Task item: In the data below, find the line that contains "right wrist: (546, 212)" and the line that contains "left ankle: (419, 355)". Copy both, plus every line between them, exactly.

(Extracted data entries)
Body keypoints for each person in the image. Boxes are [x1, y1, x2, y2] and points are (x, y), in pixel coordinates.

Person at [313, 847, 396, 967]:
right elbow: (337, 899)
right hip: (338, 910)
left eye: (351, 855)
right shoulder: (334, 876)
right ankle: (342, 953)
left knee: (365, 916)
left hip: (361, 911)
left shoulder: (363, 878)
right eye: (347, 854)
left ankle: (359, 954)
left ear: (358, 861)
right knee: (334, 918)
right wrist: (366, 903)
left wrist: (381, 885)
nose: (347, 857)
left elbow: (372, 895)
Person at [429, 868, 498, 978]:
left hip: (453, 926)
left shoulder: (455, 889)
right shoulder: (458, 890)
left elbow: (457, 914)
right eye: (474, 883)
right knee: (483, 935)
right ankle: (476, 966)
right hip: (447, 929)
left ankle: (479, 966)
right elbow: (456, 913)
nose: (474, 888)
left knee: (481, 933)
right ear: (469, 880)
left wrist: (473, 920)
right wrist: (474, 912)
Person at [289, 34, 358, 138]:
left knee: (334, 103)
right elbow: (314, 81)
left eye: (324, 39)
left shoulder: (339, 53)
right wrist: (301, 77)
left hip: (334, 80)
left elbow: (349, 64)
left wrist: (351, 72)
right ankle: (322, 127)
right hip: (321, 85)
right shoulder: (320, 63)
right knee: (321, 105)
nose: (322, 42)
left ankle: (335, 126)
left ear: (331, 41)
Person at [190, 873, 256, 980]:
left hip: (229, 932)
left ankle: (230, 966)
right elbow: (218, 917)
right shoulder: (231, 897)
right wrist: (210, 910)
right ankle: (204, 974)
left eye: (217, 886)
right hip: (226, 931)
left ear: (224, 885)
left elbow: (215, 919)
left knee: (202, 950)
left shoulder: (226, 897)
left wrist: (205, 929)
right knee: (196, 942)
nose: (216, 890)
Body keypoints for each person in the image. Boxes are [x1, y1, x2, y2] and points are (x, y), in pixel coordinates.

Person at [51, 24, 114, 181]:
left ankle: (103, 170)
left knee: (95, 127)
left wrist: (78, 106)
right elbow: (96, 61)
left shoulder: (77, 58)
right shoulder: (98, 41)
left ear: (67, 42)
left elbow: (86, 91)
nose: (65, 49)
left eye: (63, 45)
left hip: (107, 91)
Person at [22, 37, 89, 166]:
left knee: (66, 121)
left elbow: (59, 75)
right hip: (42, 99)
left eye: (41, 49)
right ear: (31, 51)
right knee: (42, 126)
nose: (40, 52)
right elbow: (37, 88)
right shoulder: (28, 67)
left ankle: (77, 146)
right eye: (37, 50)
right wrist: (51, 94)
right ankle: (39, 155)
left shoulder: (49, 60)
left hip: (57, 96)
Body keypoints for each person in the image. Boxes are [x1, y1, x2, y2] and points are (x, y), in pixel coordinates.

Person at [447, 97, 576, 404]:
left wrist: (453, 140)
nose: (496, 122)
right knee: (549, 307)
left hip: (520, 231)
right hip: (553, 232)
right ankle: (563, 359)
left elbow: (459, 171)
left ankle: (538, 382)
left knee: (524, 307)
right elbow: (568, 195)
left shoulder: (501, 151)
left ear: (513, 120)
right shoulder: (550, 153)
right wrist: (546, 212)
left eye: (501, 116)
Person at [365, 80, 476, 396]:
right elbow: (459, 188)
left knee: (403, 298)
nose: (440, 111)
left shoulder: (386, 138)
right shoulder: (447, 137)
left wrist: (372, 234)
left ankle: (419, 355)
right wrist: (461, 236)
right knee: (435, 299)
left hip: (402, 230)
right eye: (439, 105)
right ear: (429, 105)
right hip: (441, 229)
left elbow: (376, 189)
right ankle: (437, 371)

Written reply:
right wrist: (546, 212)
left eye: (501, 116)
Person at [365, 80, 476, 396]:
right elbow: (459, 188)
left knee: (403, 298)
nose: (440, 111)
left shoulder: (386, 138)
right shoulder: (447, 137)
left wrist: (372, 234)
left ankle: (419, 355)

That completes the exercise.